More important, realize that any information-based technology within an enterprise is a supply chain technology. Supporting the SCOR "source" process are sales automation tools, including order entry systems, sales kiosks, and product configurators linked to CAD visualization systems. Increasing numbers of companies are eschewing the MRP aspects of ERP and using advanced planning and scheduling systems to provide the finite scheduling and decision support for both manufacturing ("make") and logistics ("deliver"). Warehouse management systems, distribution requirements planning, and logistics management systems fulfill the SCOR model "deliver" component.

And not to be forgotten are a plethora of support technologies, such as bar coding, radio frequency, and other automatic identification technologies, as well as e-mail, EDI, and the ubiquitous Internet.

A lot of what makes these information technologies relevant to SCM is in where the "pain" exists within an enterprise's supply chain. Obviously, ERP supports the "plan" process within the SCOR model. Indiana Precision, for example, relies on the Glovia ERP system from Glovia International LCC (Los Angeles, CA) for planning. "It had become glaringly apparent that we needed a system that would give us a central database that could retain all our information—from when a part is conceived, through its design and manufacture, and then into our supply chain," says Mitsch.

Another company might focus on its "make" processes. Consider MNP Corp. (Utica, MI), a manufacturer of threaded fasteners, washers, and coiled steel. The company's four divisions provide parts to probably every possible tier in the automotive industry, including the component assembly people, OEMs, and fastener distributors. Sometimes the company is at Tier 1, sometimes Tier 2, sometimes lower. "We're definitely at the low end of the totem pole," admits Michael Gasparovic, MNP's director of Technology & Business Services Group. "A car may have $200 worth of fasteners on it, so we're a small fraction of that whole pie." And yet, without fasteners, you couldn't hold the car together.

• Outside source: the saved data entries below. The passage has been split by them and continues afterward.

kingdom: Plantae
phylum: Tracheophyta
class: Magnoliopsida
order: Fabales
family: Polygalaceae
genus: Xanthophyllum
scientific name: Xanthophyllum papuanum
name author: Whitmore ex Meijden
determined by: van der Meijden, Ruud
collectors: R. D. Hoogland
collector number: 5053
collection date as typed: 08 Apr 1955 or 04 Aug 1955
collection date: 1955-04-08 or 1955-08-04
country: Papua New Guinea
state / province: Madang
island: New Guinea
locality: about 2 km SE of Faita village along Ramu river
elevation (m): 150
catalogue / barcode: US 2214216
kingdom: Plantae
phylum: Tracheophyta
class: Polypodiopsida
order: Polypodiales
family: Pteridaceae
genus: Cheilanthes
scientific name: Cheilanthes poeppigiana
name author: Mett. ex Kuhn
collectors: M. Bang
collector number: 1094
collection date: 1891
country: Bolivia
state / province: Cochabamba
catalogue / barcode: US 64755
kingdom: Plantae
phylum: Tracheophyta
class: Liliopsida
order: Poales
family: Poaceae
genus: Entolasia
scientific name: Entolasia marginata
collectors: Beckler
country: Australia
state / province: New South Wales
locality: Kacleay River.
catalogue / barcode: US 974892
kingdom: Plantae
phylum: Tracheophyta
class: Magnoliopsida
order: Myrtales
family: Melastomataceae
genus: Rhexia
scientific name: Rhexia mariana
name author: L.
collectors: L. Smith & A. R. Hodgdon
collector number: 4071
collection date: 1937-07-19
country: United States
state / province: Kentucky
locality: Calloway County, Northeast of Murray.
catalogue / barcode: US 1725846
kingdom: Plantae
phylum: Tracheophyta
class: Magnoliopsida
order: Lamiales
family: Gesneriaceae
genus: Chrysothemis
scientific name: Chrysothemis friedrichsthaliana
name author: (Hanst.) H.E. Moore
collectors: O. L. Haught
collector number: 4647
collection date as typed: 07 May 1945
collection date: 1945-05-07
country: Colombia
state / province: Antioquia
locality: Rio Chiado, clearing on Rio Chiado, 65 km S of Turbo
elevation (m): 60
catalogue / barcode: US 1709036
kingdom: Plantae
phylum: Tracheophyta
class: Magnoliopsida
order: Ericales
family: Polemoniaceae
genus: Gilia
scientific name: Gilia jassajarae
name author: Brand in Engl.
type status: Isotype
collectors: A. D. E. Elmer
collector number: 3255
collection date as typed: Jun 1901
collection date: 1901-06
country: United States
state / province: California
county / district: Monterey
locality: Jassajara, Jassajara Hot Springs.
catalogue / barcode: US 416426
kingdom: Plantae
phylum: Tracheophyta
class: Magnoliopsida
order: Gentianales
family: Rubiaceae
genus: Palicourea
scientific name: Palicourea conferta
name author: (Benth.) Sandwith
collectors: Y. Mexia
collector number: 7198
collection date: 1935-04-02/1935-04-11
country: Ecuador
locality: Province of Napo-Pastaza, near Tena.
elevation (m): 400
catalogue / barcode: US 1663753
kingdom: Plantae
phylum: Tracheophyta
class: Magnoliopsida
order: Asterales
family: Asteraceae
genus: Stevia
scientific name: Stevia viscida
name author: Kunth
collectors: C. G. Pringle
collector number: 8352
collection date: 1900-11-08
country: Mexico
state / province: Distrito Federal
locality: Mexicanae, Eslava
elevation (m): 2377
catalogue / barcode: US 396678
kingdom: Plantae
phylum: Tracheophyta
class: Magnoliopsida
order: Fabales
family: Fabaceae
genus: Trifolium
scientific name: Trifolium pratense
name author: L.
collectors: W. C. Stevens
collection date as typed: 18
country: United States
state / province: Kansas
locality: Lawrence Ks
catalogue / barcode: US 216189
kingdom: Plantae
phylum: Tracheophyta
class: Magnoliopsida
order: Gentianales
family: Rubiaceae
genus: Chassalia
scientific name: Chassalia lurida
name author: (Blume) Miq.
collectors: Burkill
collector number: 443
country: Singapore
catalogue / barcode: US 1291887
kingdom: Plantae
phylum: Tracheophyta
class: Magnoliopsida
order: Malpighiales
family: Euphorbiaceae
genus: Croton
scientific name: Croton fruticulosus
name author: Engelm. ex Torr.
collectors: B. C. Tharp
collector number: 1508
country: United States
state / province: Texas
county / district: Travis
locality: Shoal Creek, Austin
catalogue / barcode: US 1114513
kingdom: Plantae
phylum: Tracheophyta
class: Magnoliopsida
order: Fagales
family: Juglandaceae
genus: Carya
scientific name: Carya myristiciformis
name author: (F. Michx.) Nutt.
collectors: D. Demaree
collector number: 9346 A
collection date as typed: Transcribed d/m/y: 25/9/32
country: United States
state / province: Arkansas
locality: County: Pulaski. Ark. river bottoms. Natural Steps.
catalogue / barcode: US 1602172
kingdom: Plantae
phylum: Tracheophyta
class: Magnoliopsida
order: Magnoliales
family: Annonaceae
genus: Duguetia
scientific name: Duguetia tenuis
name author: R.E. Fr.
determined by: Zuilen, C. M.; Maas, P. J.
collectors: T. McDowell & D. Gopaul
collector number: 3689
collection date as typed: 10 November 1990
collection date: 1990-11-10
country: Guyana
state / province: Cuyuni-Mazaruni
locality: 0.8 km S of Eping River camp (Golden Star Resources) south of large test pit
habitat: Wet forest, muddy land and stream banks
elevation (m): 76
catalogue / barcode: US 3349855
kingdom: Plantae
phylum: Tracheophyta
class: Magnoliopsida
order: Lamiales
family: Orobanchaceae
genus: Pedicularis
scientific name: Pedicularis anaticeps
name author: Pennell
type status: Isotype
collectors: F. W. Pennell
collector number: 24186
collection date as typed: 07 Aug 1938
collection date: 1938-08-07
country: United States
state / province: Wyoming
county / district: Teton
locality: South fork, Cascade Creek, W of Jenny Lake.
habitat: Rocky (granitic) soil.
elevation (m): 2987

Helping to hold MNP together—and it within its various supply chains—is TCM (Time Critical Manufacturing) from Milwaukee-based Effective Management Systems Inc. TCM is a manufacturing execution system that includes classical shop floor control, factory data collection, purchasing, job costing, time and attendance reporting, statistical process control, and messaging and alarms.

By using TCM in a just-in-time environment, MNP dispenses with the need for classical MRP. TCM also dispenses with the need for printed shop orders. Instead, TCM on-line dispatch shows a schedule based on date and priorities. This scheduling is the heart of MNP's planning process. "Without that, we would not be able to maintain a manufacturing flow," continues Gasparovic. And that flow is pretty tight: MNP operates fairly closely to a 2-week or less manufacturing cycle. With inventory turning 26 times a year, MNP not only has to consider the ramifications of receiving raw material, but it also has to manage shipping product out of manufacturing and into the various distribution channels.

"Information has to be available and our entire supply chain system has to be in synch," concludes Gasparovic. Obviously, the company has been managing its supply chain well; in 1996, MNP won the Chrysler Role Model Award for Delivery.